- Mayhew Lake Township Location within the state of Minnesota
- Coordinates: 45°41′17″N 94°2′56″W﻿ / ﻿45.68806°N 94.04889°W
- Country: United States
- State: Minnesota
- County: Benton

Area
- • Total: 37.0 sq mi (95.8 km^{2})
- • Land: 36.7 sq mi (95.1 km^{2})
- • Water: 0.23 sq mi (0.6 km^{2})
- Elevation: 1,129 ft (344 m)

Population (2010)
- • Total: 831
- • Density: 23/sq mi (8.7/km^{2})
- Time zone: UTC-6 (Central (CST))
- • Summer (DST): UTC-5 (CDT)
- FIPS code: 27-41192
- GNIS feature ID: 0664935

= Mayhew Lake Township, Benton County, Minnesota =

Township in Minnesota, United States

Mayhew Lake Township is a township in Benton County, Minnesota, United States. The population was 831 as of the 2010 census. Mayhew Lake Township was named for George V. Mayhew, an early settler of Benton County who became a state legislator.

==Geography==
According to the United States Census Bureau, the township has a total area of 95.8 sqkm, of which 95.1 sqkm is land and 0.6 sqkm, or 0.66%, is water.

===Unincorporated communities===
- Fruitville
- Mayhew
- Popple Creek

===Lakes===
- Mayhew Lake
- Unnamed Lake

===Adjacent townships===
- Graham Township (north)
- Alberta Township (northeast)
- Gilmanton Township (east)
- St.

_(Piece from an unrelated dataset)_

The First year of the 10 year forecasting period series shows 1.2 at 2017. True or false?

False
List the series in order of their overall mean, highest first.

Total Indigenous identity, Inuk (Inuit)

George Township (southeast)
- Minden Township (south)
- Sauk Rapids Township (southwest)
- Watab Township (west)
- Langola Township (northwest)

===Cemeteries===
The township contains three cemeteries: Polish Lutheran Church, Saint John's Lutheran Cemetery, and Saint Mary's (Annunciation Catholic Cemetery).

==Demographics==
As of the census of 2000, there were 804 people, 253 households, and 205 families residing in the township. The population density was 21.8 people per square mile (8.4/km^{2}). There were 260 housing units at an average density of 7.1/sq mi (2.7/km^{2}). The racial makeup of the township was 98.63% White, 0.50% Native American, 0.12% Asian, 0.50% Pacific Islander, and 0.25% from two or more races. Hispanic or Latino of any race were 1.00% of the population.

There were 253 households, out of which 42.7% had children under the age of 18 living with them, 72.7% were married couples living together, 2.8% had a female householder with no husband present, and 18.6% were non-families. 13.8% of all households were made up of individuals, and 6.3% had someone living alone who was 65 years of age or older. The average household size was 3.18 and the average family size was 3.59.

In the township the population was spread out, with 31.7% under the age of 18, 9.6% from 18 to 24, 27.2% from 25 to 44, 22.5% from 45 to 64, and 9.0% who were 65 years of age or older. The median age was 33 years. For every 100 females, there were 106.7 males. For every 100 females age 18 and over, there were 115.3 males.

The median income for a household in the township was $48,750, and the median income for a family was $52,250. Males had a median income of $32,212 versus $23,203 for females. The per capita income for the township was $18,553. About 3.3% of families and 5.1% of the population were below the poverty line, including 5.2% of those under age 18 and 16.4% of those age 65 or over.